Incluye dos citas del maestro para avalar las afirmaciones. Esta es la primera: «Páez era todavía el guerrero inculto de los llanos de Apure, incapaz de distinguir entre la disciplina política asegurada por las leyes, y la disciplina militar, mantenida en la guerra antes que por el reglamento por el prestigio personal. Él había triunfado en cien combates; él mandaba el Ejército de Venezuela; él era y debía ser el jefe: las leyes representaban trabas inventadas por los civiles, por los jurisconsultos, para reducir a la impotencia a los militares». Ahora leamos la otra, provocada por las teorías del positivismo todavía en boga: «Era Páez mestizo, y algo influyó sin duda esta circunstancia en la ojeriza que mostró al principio contra los mantuanos de la capital. Hallándose [Bolívar] ausente en el Perú, no era Páez hombre capaz de someterse de buen grado al Gobierno de Bogotá, ni tampoco a Soublette, Toro, Escalona y después al doctor Mendoza, que desempeñaron la intendencia de Venezuela. Su reconciliación con los jurisconsultos y letrados se hará solamente al precio de la sumisión de estos a su autoridad soberana».

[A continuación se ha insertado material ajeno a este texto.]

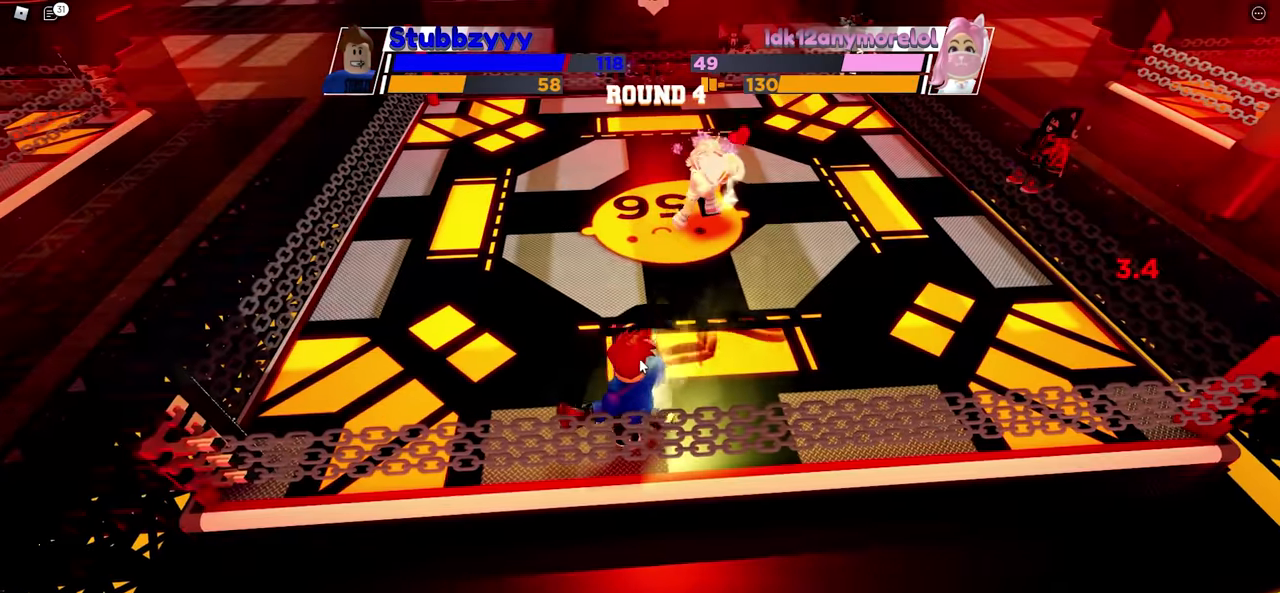
{"keys": ["space"], "mouse": [], "events": []}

Los fragmentos se toman de la única monografía que ha tratado de estudiar «con método científico» los sucesos que aquí se examinarán: Dentro de La Cosiata, que Eloy G. González publica por entregas en el diario El Constitucional y después edita como libro por petición de los ávidos lectores. Pero, ¿cuál es la historia que quiere reconstruir? Es evidente que desea comenzarla con la subestimación de Páez.

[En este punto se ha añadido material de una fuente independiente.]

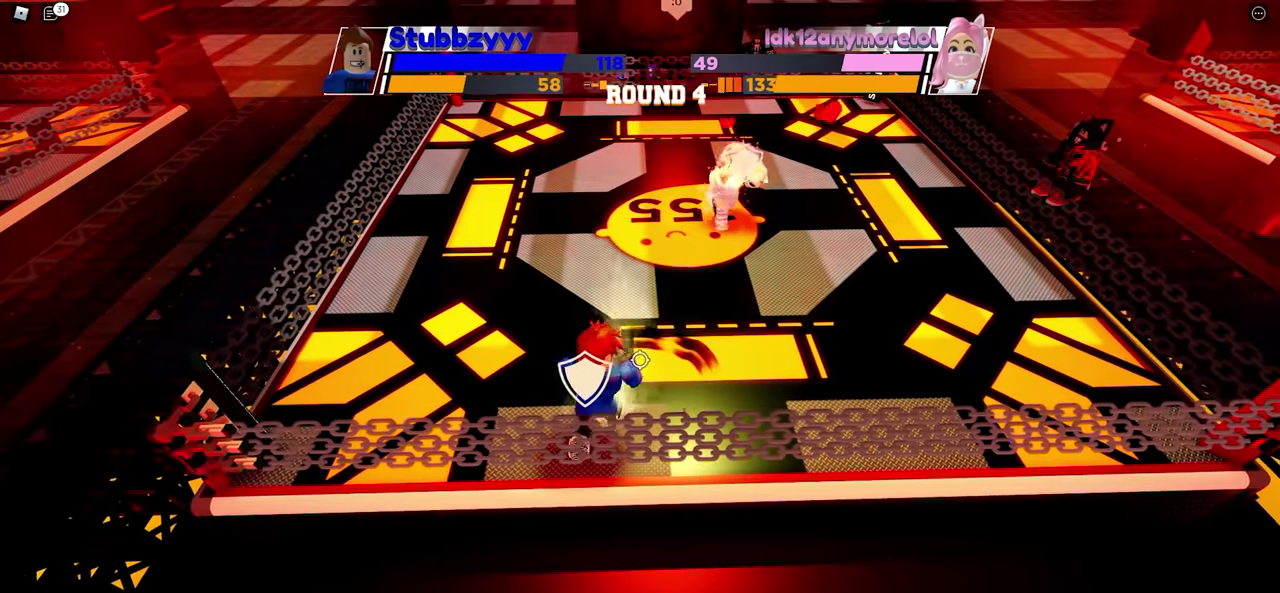
{"keys": ["space"], "mouse": [], "events": []}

Veamos ahora lo que afirma en la introducción del volumen: «Crece en torno de los hombres y de los sucesos la vegetación de aquella mala espiga cuya simiente corre por las venas de una raza infeliz, que reacciona contra la antigua disciplina. Confúndense los ardides de la mala fe con las hábiles victorias del talento, y los correos colombianos restablecen en el suelo de la naciente libertad las escenas y los procedimientos de las cámaras de delación y de los gabinetes secretos, que prolongaron las postrimerías monárquicas. (…) Los hombres a quienes la selva, la barbarie y el dolor les confirieron el arrojo, la constancia y el tesón para vencer, comienzan a encelarse de sus esfuerzos y comienzan a justificar la conducta exterminadora de Morillo contra todo lo que en la república era alto e ilustre; los plumarios, a su vez, se defienden de los militares por la intriga y por el dolo». Pero, ¿qué papel juega entonces el fundador de Colombia? Para conocer lo que don Eloy opina sobre la conducta del Libertador ante la inminencia de la desintegración, basta una frase lapidaria: «Bien sabéis que así no quería Bolívar la patria».

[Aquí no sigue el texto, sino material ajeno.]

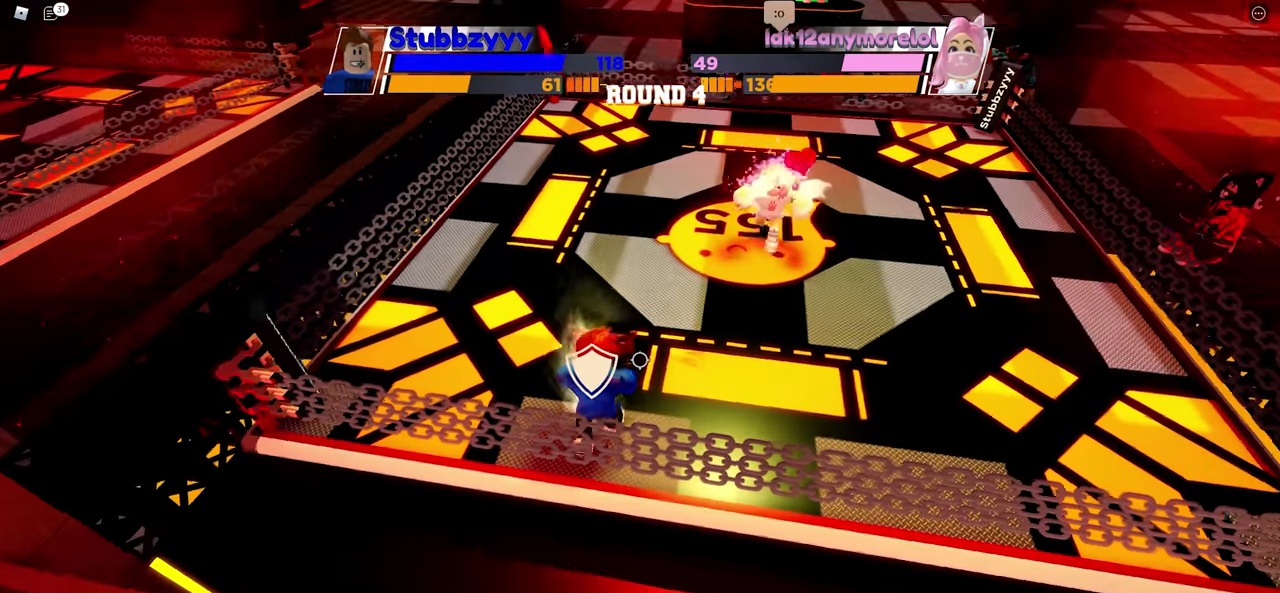
{"keys": ["space"], "mouse": [], "events": []}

Un suceso descrito de esa manera apenas encuentra historiadores en el futuro. ¿No descubre en su fondo la esencia de un proceso que no merece memoria, el testimonio de una traición al héroe que dio vida a una nación destinada a la grandeza y hecha pedazos por motivos subalternos, las pruebas de la preparación de un parricidio? Mejor mantenerlo en el rincón. Ahora se tratará de ofrecer una aproximación diversa a los hechos, comprensiva de los motivos de los hombres de su tiempo y de las necesidades de su sociedad, es decir, capaz de mirar con ojos apacibles lo que no fue un desastre, ni un pecado, sino el comienzo de una rectificación llena de fundamentos y relacionada con el ideario republicano que la precedió. De las vicisitudes del año convulsionado que se examinará brotan testimonios que nadie del futuro ha querido ver, o que apenas se han mirado a través de piezas deshilvanadas; una apreciación diversa del papel de Bolívar en los acontecimientos y motivos de sobra para entender las razones que tienen los venezolanos de entonces para dejar de ser colombianos. Seguramente iguales o parecidas a las que llevan a los neogranadinos de la época a separarse de unos cargantes compañeros de viaje, y que también esperan otro tipo de análisis.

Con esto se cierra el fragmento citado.